Top of Reading passage

# Glycol device



## natem1986 (Dec 29, 2013)

We're prepping a boiler specifically slint fin to take a glycol device. My understanding is it's for underground water an keeping it potable. It will be tapped of the manifold and looped. 

Anyone familiar?


----------



## wyrickmech (Mar 16, 2013)

It's called a brazed plate heat exchanger.


----------



## wyrickmech (Mar 16, 2013)

Sorry I didn't elaborate I was at work. Now the exchanger you have is simply small sheets that alow thin layers of two types of heating or cooling fluids or gases to pass each other and exchange heat. In your case you are trying if I am reading it right to more than likely melt snow or ice. This would be troublesome without a exchanger. The boiler and all the piping would have to have glycol without the exchanger. So they simply put the loops in the driveway to a pump exchanger air scoop and expansion tank the boiler runs at 140 plus and the driveway loop sets unused until it gets to 32 or so. The water loops threw the exchanger at the same time the boiler loops threw the exchanger adding heat to the ground loop. This way the glycol is isolated to the ground loop.


----------



## rjbphd (Feb 5, 2010)

natem1986 said:


> We're prepping a boiler specifically slint fin to take a glycol device. My understanding is it's for underground water an keeping it potable. It will be tapped of the manifold and looped.
> 
> Anyone familiar?


What?? That's a heating exchanger.. for snowmelting with gycol.. etc


----------



## wyrickmech (Mar 16, 2013)

Bottom of Reading passage

• What is expected: Repeat the passage of the glycol device thread starting with "Sorry I didn't" and going on through "isolated to the ground loop.". The listing below the thread comes from a separate source.

Top of Material provided

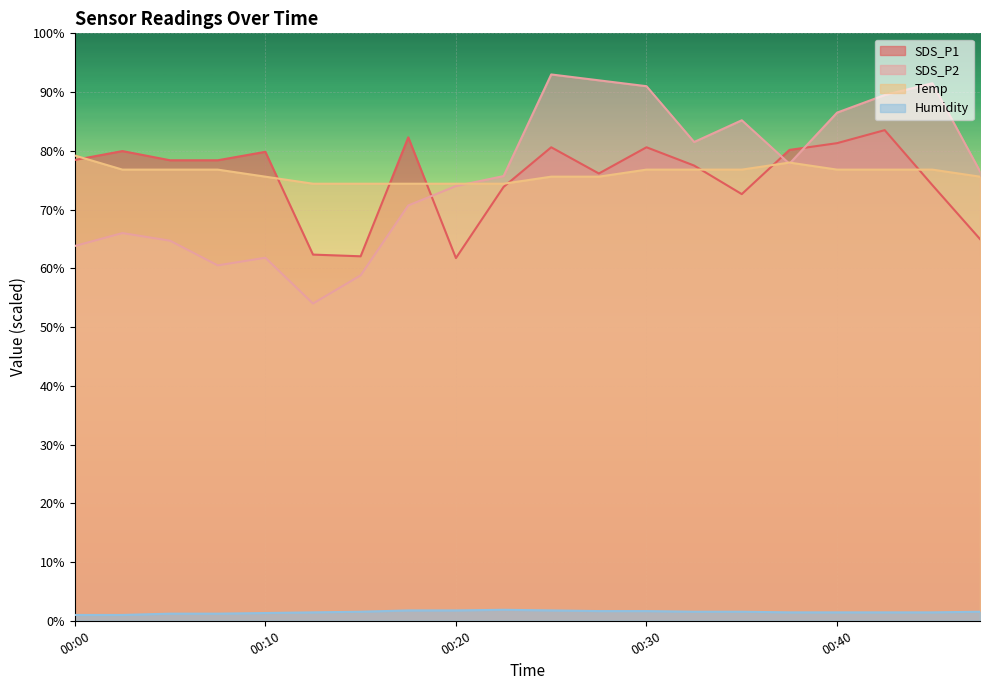

In SDS_P2, how many points are lower than both neighbors (excluding endpoints)?

4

Bottom of Material provided

• Task result:
Sorry I didn't elaborate I was at work. Now the exchanger you have is simply small sheets that alow thin layers of two types of heating or cooling fluids or gases to pass each other and exchange heat. In your case you are trying if I am reading it right to more than likely melt snow or ice. This would be troublesome without a exchanger. The boiler and all the piping would have to have glycol without the exchanger. So they simply put the loops in the driveway to a pump exchanger air scoop and expansion tank the boiler runs at 140 plus and the driveway loop sets unused until it gets to 32 or so. The water loops threw the exchanger at the same time the boiler loops threw the exchanger adding heat to the ground loop. This way the glycol is isolated to the ground loop.